Re: SAS: how to make it write proper SQL that do not degrade performan... - Page 2

ScottBass · Posted 10-03-2019 10:48 PM

@ChrisNZ wrote:

> Do you have a sample OLEDB connection libname statement to MS SQL server?

Sorry I don't

https://www.connectionstrings.com/

https://www.connectionstrings.com/sql-server/

https://www.connectionstrings.com/sql-server-native-client-11-0-oledb-provider/

Please post your question as a self-contained data step in the form of "have" (source) and "want" (desired results).
I won't contribute to your post if I can't cut-and-paste your syntactically correct code into SAS.

ChrisNZ · Posted 04-02-2019 06:28 PM

> I haven't been able to get SAS to consistently write standard code ( I know macro variables and other functions can lead to abnormal code which I often advise folks not to use when talking to SQL).

What is standard code?

SAS does not write code (except for the implicit pass-through optimisations) and macros do no write code either.

Macros don't write abnormal code. This sentence has no meaning as stated.

I see that you found a way to do what you needed:

data SAS.MYNEWTABLE (BULKLOAD=YES BL_RECOVERABLE=NO DBCOMMIT=300000 INSERTBUFF=32767 UPDATE_LOCK_TYPE=TABLE READ_LOCK_TYPE=TABLE); 
  set MYSASDATA;
run;

Well done for finding, testing and implementing these options.

What is the issue now? Is it that you'd like these option to be part of the default libname setting?

Note that proc copy or proc append are faster than a data step for simply copying tables.

Also note that the table creation can be accelerated by setting larger values for options BUFNO and BUFSIZE, and possibly by using Windows's SGIO, if disk I/O is the culprit.

High-Performance SAS Coding - Third Edition

ScottBass · Posted 04-02-2019 09:18 PM

SELECT

  A,B , SUM(PAID) AS PAID

FROM X

WHERE A between 2000 and 3000

GROUP BY

A,B

As others have said, use explicit pass through (esp. if you don't use SAS much). With explicit pass through, SAS is just a client to SQL Server, analogous to Powershell, .Net, SSMS, Toad, etc. IOW, it's just passing SQL to your RDBMS (SQL Server). You could submit the same query via Powershell (Invoke-Sqlcmd) and return the data to the console (say to pipe to ConvertT-Csv)

As to your query, what I think is happening is, SUM() is both a SAS and SQL Server function. If a SAS implicit pass through query contains a SAS function, formats, etc, a more generic query is sent to the RDBMS, then SAS does the aggregation.

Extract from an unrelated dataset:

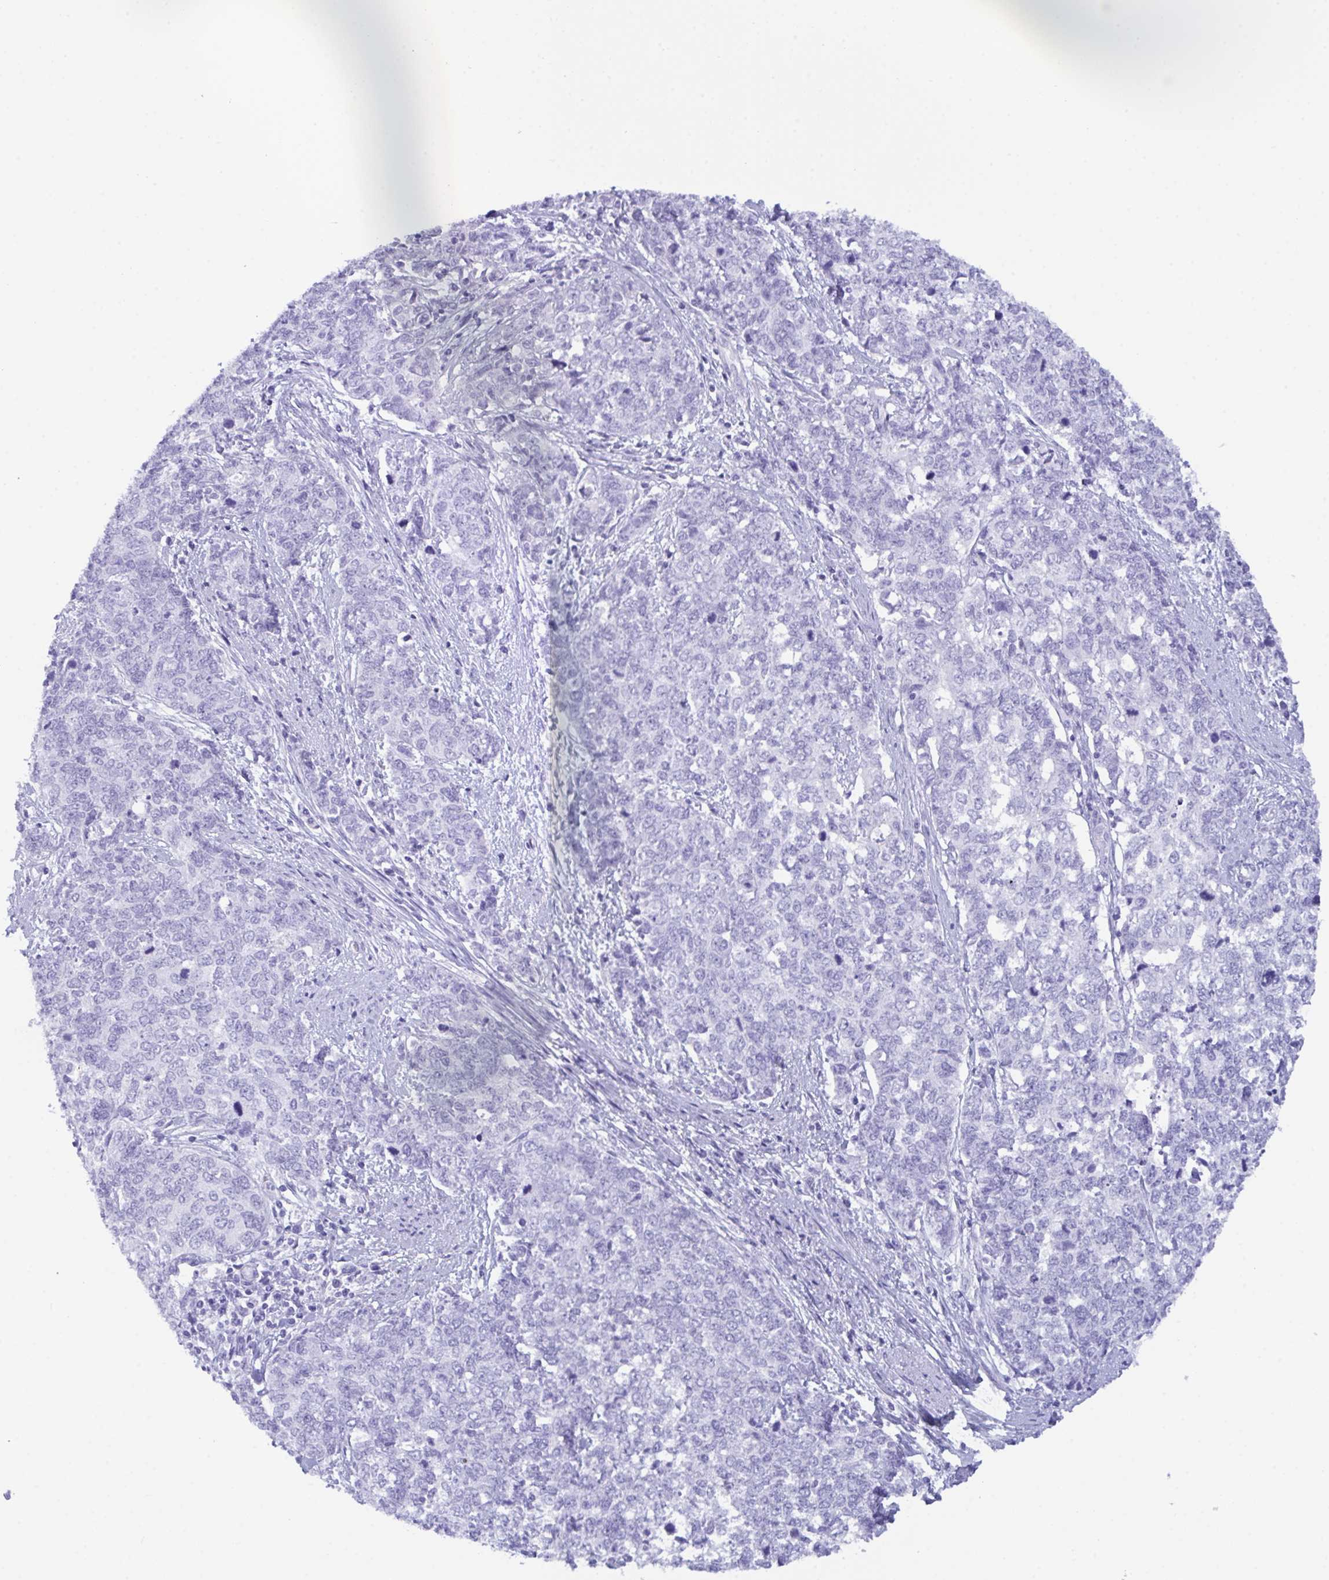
{"staining": {"intensity": "negative", "quantity": "none", "location": "none"}, "tissue": "cervical cancer", "cell_type": "Tumor cells", "image_type": "cancer", "snomed": [{"axis": "morphology", "description": "Adenocarcinoma, NOS"}, {"axis": "topography", "description": "Cervix"}], "caption": "DAB (3,3'-diaminobenzidine) immunohistochemical staining of human cervical cancer shows no significant positivity in tumor cells.", "gene": "ZNF850", "patient": {"sex": "female", "age": 63}}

I would write your query as explicit pass through as follows:

* set desired SAS options ;
options sastrace=',,,d' sastraceloc=saslog nostsuffix;
options dbidirectexec;
options msglevel=I;
options fullstimer;

* allocate SQL Server libraries ;
%libname_sqlsvr(libref=FOO,server=MY_SS_SERVER,port=,database=my_database,schema=dbo)

proc sql;
   connect using foo;
   create table blah as
   select *
   from connection to foo (
SELECT A
      ,B
      ,SUM(PAID) AS PAID
  FROM X
 WHERE A between 2000 and 3000
GROUP BY
       A
      ,B
   );
quit;

Debug your query in SQL Server Management Studio. The explicit pass through should then have similar performance as via SSMS, barring the network traffic to send the aggregated data back to SAS to create the data set. And hopefully that aggregation is "small".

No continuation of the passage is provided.